Si des milliers de gens manifestent chaque samedi, en sachant qu'ils peuvent perdre un œil, parce que la police française s'obstine à utiliser des armes proscrites chez nos voisins, on saisit la détermination des Gilets jaunes
David Dufresne
La multiplication des signalements de violences policières sur les groupes de Gilets jaunes est-elle devenue selon vous un ciment de leur collectif ?

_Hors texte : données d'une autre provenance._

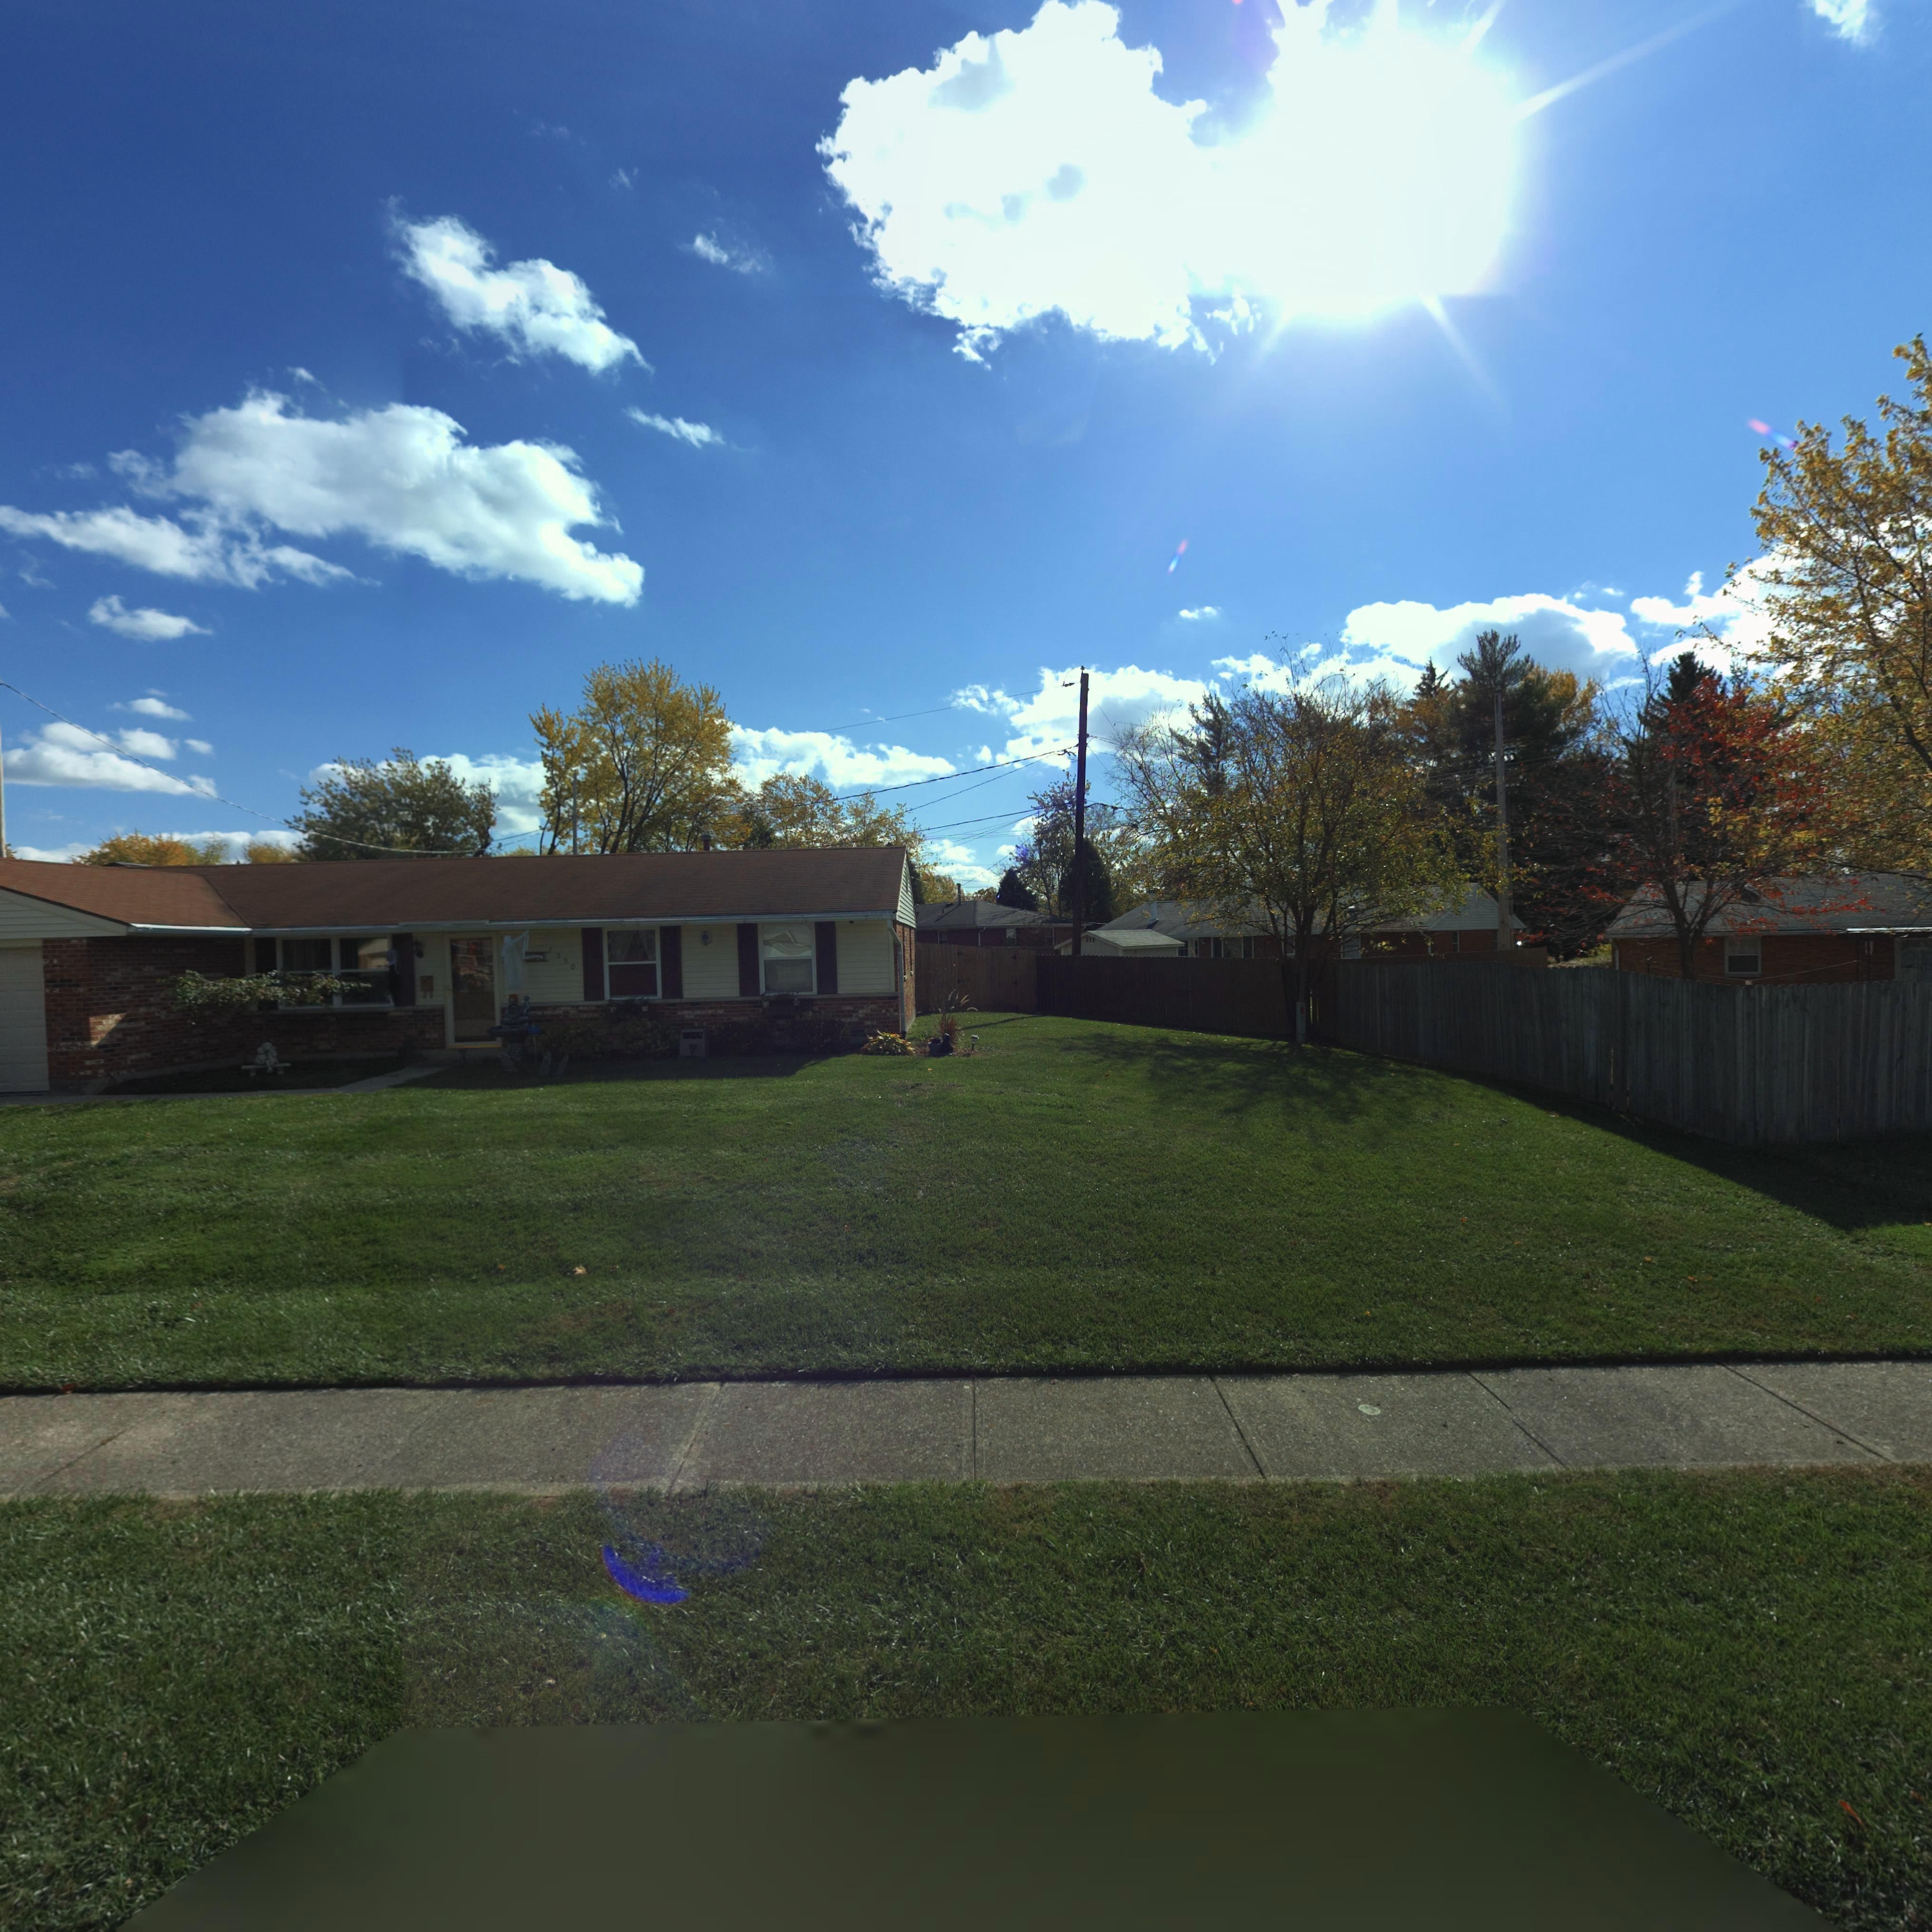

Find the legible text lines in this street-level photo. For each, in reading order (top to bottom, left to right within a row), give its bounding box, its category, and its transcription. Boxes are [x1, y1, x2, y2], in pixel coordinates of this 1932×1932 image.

[548, 946, 576, 971] StreetNumber: 75*0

Toute l'histoire du maintien de l'ordre, depuis Gustave Le Bon et la gestion des foules, est traversée par cette question. Foule pacifique qui devient hostile, foule calme qui se retourne, les brutalités policières pouvant générer ce ciment dont vous parlez. Il est évident que si des milliers de gens manifestent chaque samedi, en sachant qu'ils peuvent perdre un œil, parce que la police française s'obstine à utiliser des armes proscrites chez nos voisins, on saisit la détermination des Gilets jaunes. La surdité du gouvernement est en ce sens proprement incompréhensible.